To investigate the stiffness of human prostate cancer in a xenograft implantation model using shear wave elastography and compare the pathologic features of tumors with varying elasticity.

METHODS

Human prostate cancer DU-145 cells were injected into 24 nude male mice. The mice were divided into 3 groups according to the time of transplantation (6, 8, and 10 weeks). The volume, elasticity, and Young modulus of tumors were recorded by 2-dimensional sonography and shear wave elastography. The tumors were collected for pathologic analyses: hematoxylin-eosin staining, Ponceau S, and aniline staining were used to stain collagen and elastic fibers, and picric acid-sirius red staining was used to indicate type I and III collagen. The area ratios of collagen I/III were calculated. The correlation between the Young modulus of the tumor and area ratio of collagen I/III were evaluated. Immunohistochemistry of vimentin and α-smooth muscle actin was performed.

RESULTS

Nineteen tumors in 3 groups were collected. The volume and mean Young modulus increased with the time of transplantation. There were more collagen fibers in the stiff tumors, and there were significant differences in the area ratios of collagen I/III between groups 1 (mean ± SD, 0.50 ± 0.17) and 3 (1.97 ± 0.56; P < .01). The Young modulus of the tumors showed a very significant correlation with the area ratios of collagen I/III (r = 0.968; P < .05).
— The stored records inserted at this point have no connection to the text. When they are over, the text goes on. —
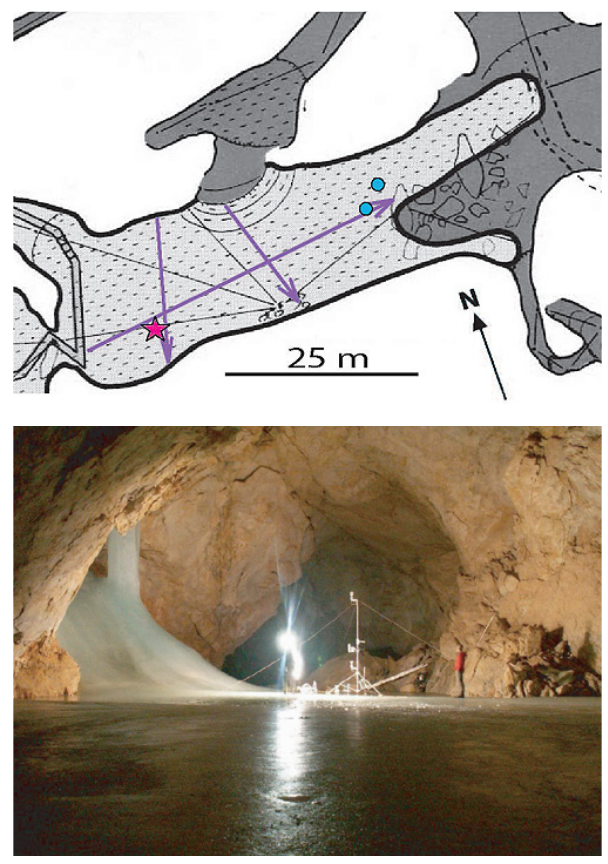
Fig. 2. Map and photo of the Eispalast. The purple arrows in- dicate the GPR profiles (Behm and Hausmann, 2007; Hausmann and Behm, 2010) the pink star marks the position of the core and the blue circles indicate the mass-balance measurements (stack in- spection and ultrasonic ice-height recording (Obleitner and Sp¨otl, 2010)). The photo shows the view from the tour walkway towards the eastern, ice-free part of the Eispalast and the meteorological sta- tion set up there between 2007 and 2009 next to the ice column.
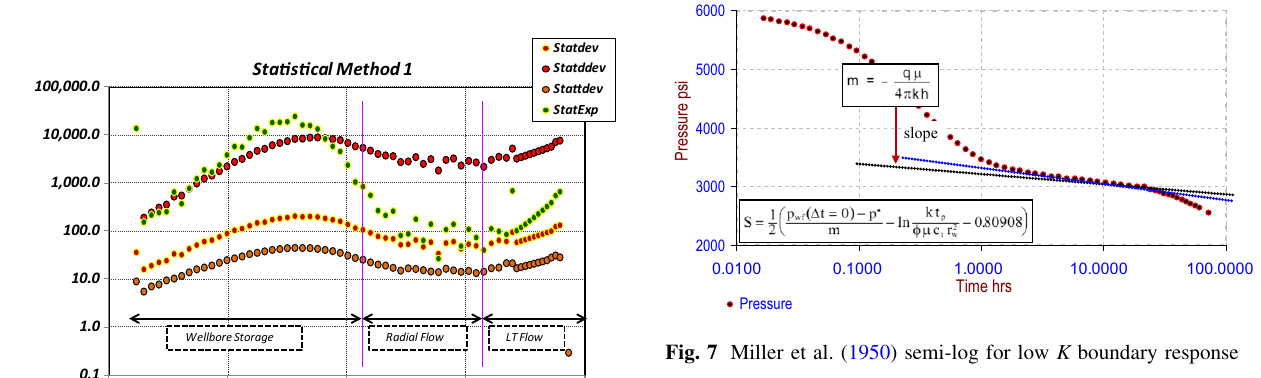
Fig. 5 StatSSE and StatDiv semi-log for low K boundary response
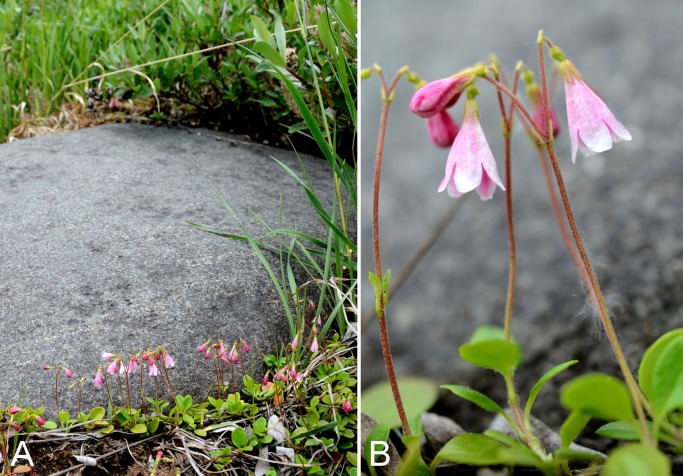
Linnaea borealis subsp. americana.(A) Habit, Saarela et al. 3646. (B) Habit, Saarela et al. 3646. Photographs by R. D. Bull.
The expression level of α-smooth muscle actin protein was higher in group 3 than in the other groups, but differences in vimentin expression were barely seen.

CONCLUSIONS

Shear wave elastography is a novel useful technology for showing the elasticity of human prostate cancer xenograft implantation tumors. Collagen fibers, especially collagen type I, play a crucial role in the elasticity in the human prostate cancer xenograft implantation model.